In my view, AVI (or QuickTime) is much preferable as he recording format because it can be easily edited. Due to the way it is compressed, MPEG files cannot easily (at all?) be pulled apart, making them difficult to edit. On the other hand, MPEG can be much more heavily compressed - mind you, I would suggest that we don't really want this for biomechanical purposes.

With regard to storage medium, I agree wholeheartedly with Rick Hinrichs that it is far better to have the video recorded directly to computer file, otherwise the downloading and conversion can be very tedious. I also think that it encourages the user to edit the data at the time of recording, whihc is much more efficent - most biomechanical movements are quite short. So, for me, the camera (or card) should record directly to disk or other digital storage medium. For this reason, I don't think FireWire is helpful. The same applies to using a card in the computer - OK for static setups, but I think most people are looking for a standalone solution.

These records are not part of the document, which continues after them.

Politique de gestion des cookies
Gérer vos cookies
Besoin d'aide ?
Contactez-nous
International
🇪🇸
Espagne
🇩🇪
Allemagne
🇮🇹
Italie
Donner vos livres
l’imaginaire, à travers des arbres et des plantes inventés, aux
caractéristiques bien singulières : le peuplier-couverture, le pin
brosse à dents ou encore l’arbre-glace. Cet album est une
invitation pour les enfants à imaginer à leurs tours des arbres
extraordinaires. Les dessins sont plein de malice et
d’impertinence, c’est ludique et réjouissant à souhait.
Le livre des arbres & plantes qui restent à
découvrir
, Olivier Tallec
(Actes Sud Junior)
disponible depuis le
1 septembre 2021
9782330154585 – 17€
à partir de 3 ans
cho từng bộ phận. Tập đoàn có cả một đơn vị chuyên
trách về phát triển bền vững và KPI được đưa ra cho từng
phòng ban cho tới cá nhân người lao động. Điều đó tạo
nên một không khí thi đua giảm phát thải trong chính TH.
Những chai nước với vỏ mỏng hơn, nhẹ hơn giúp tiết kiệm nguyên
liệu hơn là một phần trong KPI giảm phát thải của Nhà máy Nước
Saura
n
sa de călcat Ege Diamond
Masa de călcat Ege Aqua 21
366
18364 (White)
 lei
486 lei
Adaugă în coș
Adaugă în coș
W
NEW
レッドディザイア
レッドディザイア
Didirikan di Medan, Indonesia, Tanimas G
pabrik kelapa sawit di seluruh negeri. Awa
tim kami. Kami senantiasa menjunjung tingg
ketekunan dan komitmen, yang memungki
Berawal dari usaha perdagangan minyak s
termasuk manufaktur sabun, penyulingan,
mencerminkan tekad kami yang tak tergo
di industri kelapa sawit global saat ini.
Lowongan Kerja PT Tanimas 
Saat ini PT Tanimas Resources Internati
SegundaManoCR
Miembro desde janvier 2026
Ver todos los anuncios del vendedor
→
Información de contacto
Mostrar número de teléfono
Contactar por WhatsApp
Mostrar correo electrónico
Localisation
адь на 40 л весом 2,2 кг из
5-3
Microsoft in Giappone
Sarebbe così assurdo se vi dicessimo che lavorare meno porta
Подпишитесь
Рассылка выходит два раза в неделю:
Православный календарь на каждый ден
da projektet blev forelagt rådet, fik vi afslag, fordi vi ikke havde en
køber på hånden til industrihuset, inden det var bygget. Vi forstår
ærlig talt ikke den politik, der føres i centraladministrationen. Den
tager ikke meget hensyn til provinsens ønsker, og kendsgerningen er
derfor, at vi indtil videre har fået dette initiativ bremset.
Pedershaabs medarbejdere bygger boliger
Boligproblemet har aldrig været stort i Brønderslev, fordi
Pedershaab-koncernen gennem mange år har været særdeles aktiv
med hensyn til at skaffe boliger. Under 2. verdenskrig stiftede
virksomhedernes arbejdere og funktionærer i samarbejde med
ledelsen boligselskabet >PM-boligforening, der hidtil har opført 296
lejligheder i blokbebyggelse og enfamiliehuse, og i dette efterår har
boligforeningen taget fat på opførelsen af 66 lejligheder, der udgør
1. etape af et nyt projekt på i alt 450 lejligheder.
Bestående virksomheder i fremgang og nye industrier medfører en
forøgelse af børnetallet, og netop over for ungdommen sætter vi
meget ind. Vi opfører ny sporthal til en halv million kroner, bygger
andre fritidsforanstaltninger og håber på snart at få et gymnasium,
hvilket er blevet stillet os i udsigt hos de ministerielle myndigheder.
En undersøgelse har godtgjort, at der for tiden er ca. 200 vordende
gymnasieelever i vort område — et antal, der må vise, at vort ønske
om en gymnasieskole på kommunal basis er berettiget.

I am personally always looking for a camera which is capable of recording short (up to, say 3 minutes or so) sequences at maximum digital frame rate (30 frames per second) with light compression to a SmartCard or mini-hard disk. I think this would be ideal for our purposes. To my knowledge, there's nothing yet out there which satisfies this spec, although the camera that I mentioned seems closest. I used to have a Hitachi MPEGCam 5 years ago (I think it is no longer on the market) which did this, but I had editing problems because of the MPEG format. Note that any camera will also have to have a fast, manual shutter speed and not suffer from the hibernation problem already mentioned. I carry a Fujifilm Finepix with me for still pictures which records short videos, but these are only 12 fps. I once tried the full "SLR" S7000 version which did seem to
record at 30 fps but was quite costly.

It is all very frustrating, but I really think that we are all waiting for Godot until such a camera comes along!